Friday, September 23, 2005
Regarding Northwest, we know the industry consists of a few large players. It's worth remembering that not very long ago airlines were considered the prime example of a contestable market -- a market where the mere threat of competition would force firms that have otherwise natural monopolies to control their prices. Northwest operates a route between St. Cloud and MSP on which they currently charge $35 each way when the hop is appended to a NWA ticket from MSP onward. There are six flights a day. This is a great deal -- given parking is free at the local airport, I seldom drive to MSP. What makes it so? There is an agreement between NWA and the local transportation authority, but why does NWA agree to it? Simply because there is the possibility of another airline that would fly St. Cloud to Chicago. While that link is to a recent letter, the possibility has existed for quite some time, particularly since the runway was lengthened.
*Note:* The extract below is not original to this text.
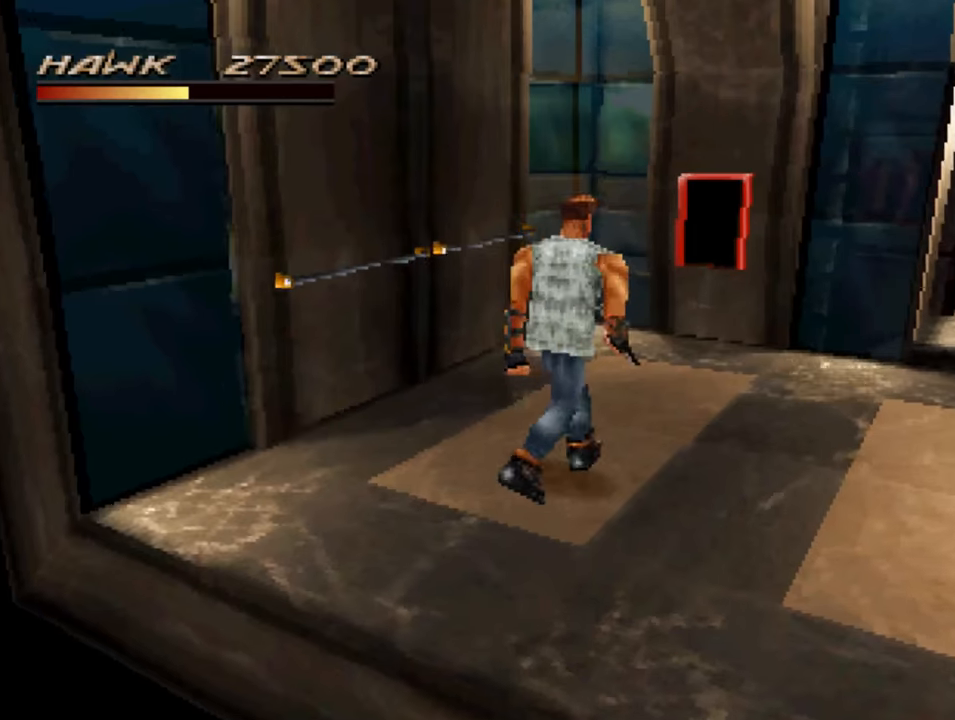
{"buttons": [], "left_stick": "down-right", "right_stick": "center", "events": [[17, "left_stick", "right"], [150, "left_stick", "down-right"]]}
Now consider: NWA has a number of legacy costs from pension plans agreed at an earlier time when the ability to compete was lower. The ability compete requires largely three things: planes, gates, and employees. Given that travel has diminished after 9/11 and that financing plane leases is easier, it is easier to get planes and gates. Competition is fiercer. And the potential competitors have none of the pension costs involved. So the airlines figures it has to declare bankruptcy and move out from under those costs to meet the contestants for their markets.
The union is not necessarily engaged in a prisoner's dilemma with NWA, however. It represents other mechanics at other airlines, and it may invest in its reputation by staging a strike to deter lowball wage offers from other airlines. It may also want NWA to cut back its routes, allow competitors into the market, then negotiate better deals with them. It may well have known that taking NWA into a strike would mean bankruptcy, but that isn't necessarily an act of someone "aghast" or "insulted". It may be a rational calculation. There was no assurance that, had they settled, NWA wouldn't have declared bankruptcy anyway. The pension costs were still there to be shifted.
I'll save the stadium issue David addresses for another time, perhaps tomorrow on NARN, or in another radio appearance on Sunday. But it isn't a prisoner's dilemma with the Gophers (who can't go), and it actually isn't with the Twins (who have no place to credibly threaten to go) or the Vikings (unless someone convinces the other NFL owners that the Vikings should follow the Lakers to LA, at the cost of millions of expansion revenue. Bloody unlikely.)